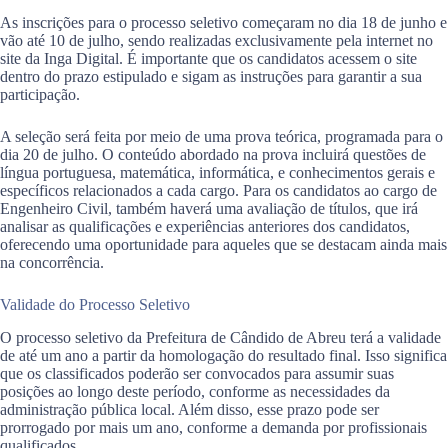
As inscrições para o processo seletivo começaram no dia 18 de junho e
vão até 10 de julho, sendo realizadas exclusivamente pela internet no
site da Inga Digital. É importante que os candidatos acessem o site
dentro do prazo estipulado e sigam as instruções para garantir a sua
participação.
A seleção será feita por meio de uma prova teórica, programada para o
dia 20 de julho. O conteúdo abordado na prova incluirá questões de
língua portuguesa, matemática, informática, e conhecimentos gerais e
específicos relacionados a cada cargo. Para os candidatos ao cargo de
Engenheiro Civil, também haverá uma avaliação de títulos, que irá
analisar as qualificações e experiências anteriores dos candidatos,
oferecendo uma oportunidade para aqueles que se destacam ainda mais
na concorrência.
Validade do Processo Seletivo
O processo seletivo da Prefeitura de Cândido de Abreu terá a validade
de até um ano a partir da homologação do resultado final. Isso significa
que os classificados poderão ser convocados para assumir suas
posições ao longo deste período, conforme as necessidades da
administração pública local. Além disso, esse prazo pode ser
prorrogado por mais um ano, conforme a demanda por profissionais
qualificados.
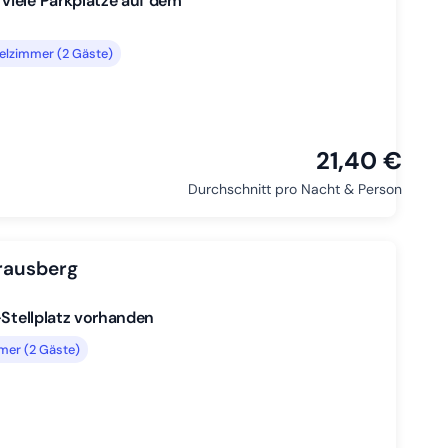
viele Parkplätze auf dem
elzimmer (2 Gäste)
21,40 €
Durchschnitt pro Nacht & Person
trausberg
-Stellplatz vorhanden
mer (2 Gäste)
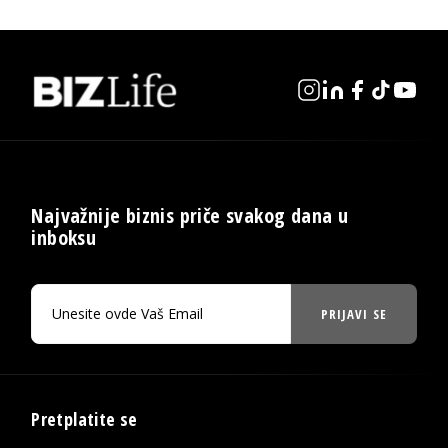
Najvažnije biznis priče svakog dana u
inboksu
PRIJAVI SE
Pretplatite se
══════════
Can you gather every row above that includes the word "prazo"?

dentro do prazo estipulado e sigam as instruções para garantir a sua
administração pública local. Além disso, esse prazo pode ser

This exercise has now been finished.